The required output is the exact run of lines below that opens at the line with "Giardini storici, appuntamenti" and closes at the line with "erinnern, dass Sie".

_Information given_
--- START ---

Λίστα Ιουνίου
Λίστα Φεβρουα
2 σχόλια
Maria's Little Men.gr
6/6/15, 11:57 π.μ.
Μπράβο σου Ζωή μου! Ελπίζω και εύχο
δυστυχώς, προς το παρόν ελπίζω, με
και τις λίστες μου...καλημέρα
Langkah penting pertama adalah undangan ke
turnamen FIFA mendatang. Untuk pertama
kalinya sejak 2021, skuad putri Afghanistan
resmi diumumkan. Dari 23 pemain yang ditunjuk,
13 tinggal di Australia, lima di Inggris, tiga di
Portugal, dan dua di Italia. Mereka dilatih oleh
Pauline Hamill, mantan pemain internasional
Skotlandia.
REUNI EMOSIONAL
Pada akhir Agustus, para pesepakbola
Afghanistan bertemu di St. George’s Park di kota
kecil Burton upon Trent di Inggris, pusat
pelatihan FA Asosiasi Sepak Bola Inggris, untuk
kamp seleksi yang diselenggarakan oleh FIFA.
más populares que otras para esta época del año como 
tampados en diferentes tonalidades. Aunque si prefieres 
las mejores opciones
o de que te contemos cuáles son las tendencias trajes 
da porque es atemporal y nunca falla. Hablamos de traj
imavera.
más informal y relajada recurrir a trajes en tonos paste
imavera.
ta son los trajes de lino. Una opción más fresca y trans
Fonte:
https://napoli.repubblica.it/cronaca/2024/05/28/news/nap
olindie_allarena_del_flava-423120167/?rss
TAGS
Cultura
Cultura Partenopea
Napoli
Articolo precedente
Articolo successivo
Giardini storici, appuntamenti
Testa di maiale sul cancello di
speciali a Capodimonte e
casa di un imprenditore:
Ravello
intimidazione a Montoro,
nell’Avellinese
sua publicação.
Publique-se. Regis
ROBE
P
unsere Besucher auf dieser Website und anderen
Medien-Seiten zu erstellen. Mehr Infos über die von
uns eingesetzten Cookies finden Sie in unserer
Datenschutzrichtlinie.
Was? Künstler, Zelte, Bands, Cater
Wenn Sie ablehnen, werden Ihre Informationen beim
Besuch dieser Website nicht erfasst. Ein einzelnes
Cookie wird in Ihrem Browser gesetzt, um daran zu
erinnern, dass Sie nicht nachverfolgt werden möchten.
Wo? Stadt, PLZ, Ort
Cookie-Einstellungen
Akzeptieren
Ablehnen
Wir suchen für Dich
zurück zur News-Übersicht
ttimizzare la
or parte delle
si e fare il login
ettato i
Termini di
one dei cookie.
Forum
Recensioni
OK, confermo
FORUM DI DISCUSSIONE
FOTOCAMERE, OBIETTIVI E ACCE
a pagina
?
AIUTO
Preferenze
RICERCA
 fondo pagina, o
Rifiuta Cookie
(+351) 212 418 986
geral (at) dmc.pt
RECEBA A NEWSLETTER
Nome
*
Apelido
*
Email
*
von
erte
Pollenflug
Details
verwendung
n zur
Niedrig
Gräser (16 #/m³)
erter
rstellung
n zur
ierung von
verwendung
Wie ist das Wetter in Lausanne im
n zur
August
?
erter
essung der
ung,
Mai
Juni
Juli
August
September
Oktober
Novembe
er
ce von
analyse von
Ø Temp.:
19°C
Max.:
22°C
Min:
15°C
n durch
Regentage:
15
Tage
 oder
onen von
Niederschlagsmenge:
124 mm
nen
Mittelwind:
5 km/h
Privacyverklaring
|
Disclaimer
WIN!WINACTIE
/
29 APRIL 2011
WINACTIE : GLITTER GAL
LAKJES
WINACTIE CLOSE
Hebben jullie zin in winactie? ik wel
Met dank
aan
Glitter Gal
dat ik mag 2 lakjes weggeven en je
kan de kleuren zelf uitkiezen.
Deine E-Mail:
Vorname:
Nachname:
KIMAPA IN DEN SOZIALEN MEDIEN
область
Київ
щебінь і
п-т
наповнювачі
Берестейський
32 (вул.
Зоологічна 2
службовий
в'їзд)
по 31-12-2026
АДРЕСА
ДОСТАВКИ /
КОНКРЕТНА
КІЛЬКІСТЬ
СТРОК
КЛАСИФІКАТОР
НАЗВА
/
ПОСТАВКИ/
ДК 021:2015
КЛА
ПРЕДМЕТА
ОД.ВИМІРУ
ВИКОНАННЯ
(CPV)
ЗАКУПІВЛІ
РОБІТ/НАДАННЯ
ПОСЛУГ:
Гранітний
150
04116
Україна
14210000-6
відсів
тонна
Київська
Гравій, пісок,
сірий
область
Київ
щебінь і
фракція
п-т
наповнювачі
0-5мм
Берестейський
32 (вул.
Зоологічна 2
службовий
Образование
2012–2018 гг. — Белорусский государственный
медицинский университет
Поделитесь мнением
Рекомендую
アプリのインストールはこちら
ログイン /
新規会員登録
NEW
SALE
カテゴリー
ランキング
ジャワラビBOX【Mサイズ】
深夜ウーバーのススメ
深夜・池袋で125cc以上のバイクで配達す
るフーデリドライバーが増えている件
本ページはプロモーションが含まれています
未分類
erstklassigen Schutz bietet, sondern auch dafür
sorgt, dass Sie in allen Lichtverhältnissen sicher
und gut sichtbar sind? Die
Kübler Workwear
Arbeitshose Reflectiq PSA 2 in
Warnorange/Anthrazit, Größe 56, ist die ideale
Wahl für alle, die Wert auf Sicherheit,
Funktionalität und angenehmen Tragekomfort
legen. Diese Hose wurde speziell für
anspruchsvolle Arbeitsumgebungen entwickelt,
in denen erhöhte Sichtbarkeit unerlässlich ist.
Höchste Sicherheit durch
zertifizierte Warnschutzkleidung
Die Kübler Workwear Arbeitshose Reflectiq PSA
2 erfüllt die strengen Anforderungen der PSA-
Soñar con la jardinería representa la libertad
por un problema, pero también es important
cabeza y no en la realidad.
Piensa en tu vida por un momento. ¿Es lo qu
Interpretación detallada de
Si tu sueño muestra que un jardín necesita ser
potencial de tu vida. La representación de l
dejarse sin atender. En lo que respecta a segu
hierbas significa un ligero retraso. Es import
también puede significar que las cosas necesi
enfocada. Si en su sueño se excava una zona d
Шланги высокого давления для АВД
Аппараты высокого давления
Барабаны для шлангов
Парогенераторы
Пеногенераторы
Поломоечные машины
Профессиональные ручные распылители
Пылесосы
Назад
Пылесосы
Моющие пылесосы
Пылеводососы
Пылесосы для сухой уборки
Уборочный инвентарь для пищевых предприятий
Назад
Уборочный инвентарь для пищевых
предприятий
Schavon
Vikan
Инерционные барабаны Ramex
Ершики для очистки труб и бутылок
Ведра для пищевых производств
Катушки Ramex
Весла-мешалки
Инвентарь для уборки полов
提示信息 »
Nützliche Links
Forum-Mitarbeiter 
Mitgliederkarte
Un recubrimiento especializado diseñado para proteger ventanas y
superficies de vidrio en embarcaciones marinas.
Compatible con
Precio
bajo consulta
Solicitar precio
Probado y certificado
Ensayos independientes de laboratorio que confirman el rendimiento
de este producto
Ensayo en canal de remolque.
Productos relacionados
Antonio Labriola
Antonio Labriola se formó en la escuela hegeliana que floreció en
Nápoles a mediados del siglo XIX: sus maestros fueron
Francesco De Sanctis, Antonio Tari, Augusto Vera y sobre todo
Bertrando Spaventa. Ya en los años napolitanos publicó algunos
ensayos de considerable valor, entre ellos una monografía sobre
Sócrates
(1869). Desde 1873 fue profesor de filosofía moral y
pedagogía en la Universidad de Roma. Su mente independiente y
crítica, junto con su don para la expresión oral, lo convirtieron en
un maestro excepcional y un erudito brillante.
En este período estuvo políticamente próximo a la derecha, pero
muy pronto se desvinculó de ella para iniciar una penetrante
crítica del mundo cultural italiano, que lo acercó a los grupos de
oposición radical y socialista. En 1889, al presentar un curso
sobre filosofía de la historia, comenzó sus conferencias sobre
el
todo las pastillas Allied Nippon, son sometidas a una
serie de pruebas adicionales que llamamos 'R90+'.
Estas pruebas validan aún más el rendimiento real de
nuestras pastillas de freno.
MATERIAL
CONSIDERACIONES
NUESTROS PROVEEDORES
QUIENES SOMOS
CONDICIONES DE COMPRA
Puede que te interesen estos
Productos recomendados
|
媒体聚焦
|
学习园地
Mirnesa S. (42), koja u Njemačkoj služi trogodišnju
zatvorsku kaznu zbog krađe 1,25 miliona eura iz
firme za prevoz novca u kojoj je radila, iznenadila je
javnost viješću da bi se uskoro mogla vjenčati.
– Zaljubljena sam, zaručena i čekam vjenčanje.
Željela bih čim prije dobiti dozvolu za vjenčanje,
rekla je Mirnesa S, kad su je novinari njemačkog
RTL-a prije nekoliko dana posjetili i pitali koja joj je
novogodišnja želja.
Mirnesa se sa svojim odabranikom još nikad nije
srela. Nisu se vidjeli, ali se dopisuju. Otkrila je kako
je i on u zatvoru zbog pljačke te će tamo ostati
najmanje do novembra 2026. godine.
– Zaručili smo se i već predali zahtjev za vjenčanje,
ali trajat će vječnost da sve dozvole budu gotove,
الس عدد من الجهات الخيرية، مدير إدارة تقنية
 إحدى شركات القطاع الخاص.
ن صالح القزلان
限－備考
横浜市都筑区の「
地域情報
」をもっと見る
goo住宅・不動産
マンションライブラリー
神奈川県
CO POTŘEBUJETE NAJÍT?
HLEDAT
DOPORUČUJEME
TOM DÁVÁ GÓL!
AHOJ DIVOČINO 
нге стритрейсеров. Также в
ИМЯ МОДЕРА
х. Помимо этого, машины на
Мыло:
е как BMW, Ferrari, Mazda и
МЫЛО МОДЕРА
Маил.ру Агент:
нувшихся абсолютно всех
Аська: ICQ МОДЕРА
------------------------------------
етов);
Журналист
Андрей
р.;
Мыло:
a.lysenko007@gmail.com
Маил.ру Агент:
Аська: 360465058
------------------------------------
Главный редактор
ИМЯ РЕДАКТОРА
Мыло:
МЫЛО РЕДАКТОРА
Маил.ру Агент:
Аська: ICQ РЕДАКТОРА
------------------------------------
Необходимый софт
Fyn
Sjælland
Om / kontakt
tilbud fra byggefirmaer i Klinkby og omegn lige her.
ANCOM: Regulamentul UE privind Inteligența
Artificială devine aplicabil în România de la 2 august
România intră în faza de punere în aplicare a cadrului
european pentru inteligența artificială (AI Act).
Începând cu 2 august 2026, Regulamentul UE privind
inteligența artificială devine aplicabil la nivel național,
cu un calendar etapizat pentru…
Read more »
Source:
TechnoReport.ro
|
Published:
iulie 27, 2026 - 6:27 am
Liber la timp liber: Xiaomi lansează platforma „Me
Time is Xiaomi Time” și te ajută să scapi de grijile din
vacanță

--- END ---

_Expected output_
Giardini storici, appuntamenti
Testa di maiale sul cancello di
speciali a Capodimonte e
casa di un imprenditore:
Ravello
intimidazione a Montoro,
nell’Avellinese
sua publicação.
Publique-se. Regis
ROBE
P
unsere Besucher auf dieser Website und anderen
Medien-Seiten zu erstellen. Mehr Infos über die von
uns eingesetzten Cookies finden Sie in unserer
Datenschutzrichtlinie.
Was? Künstler, Zelte, Bands, Cater
Wenn Sie ablehnen, werden Ihre Informationen beim
Besuch dieser Website nicht erfasst. Ein einzelnes
Cookie wird in Ihrem Browser gesetzt, um daran zu
erinnern, dass Sie nicht nachverfolgt werden möchten.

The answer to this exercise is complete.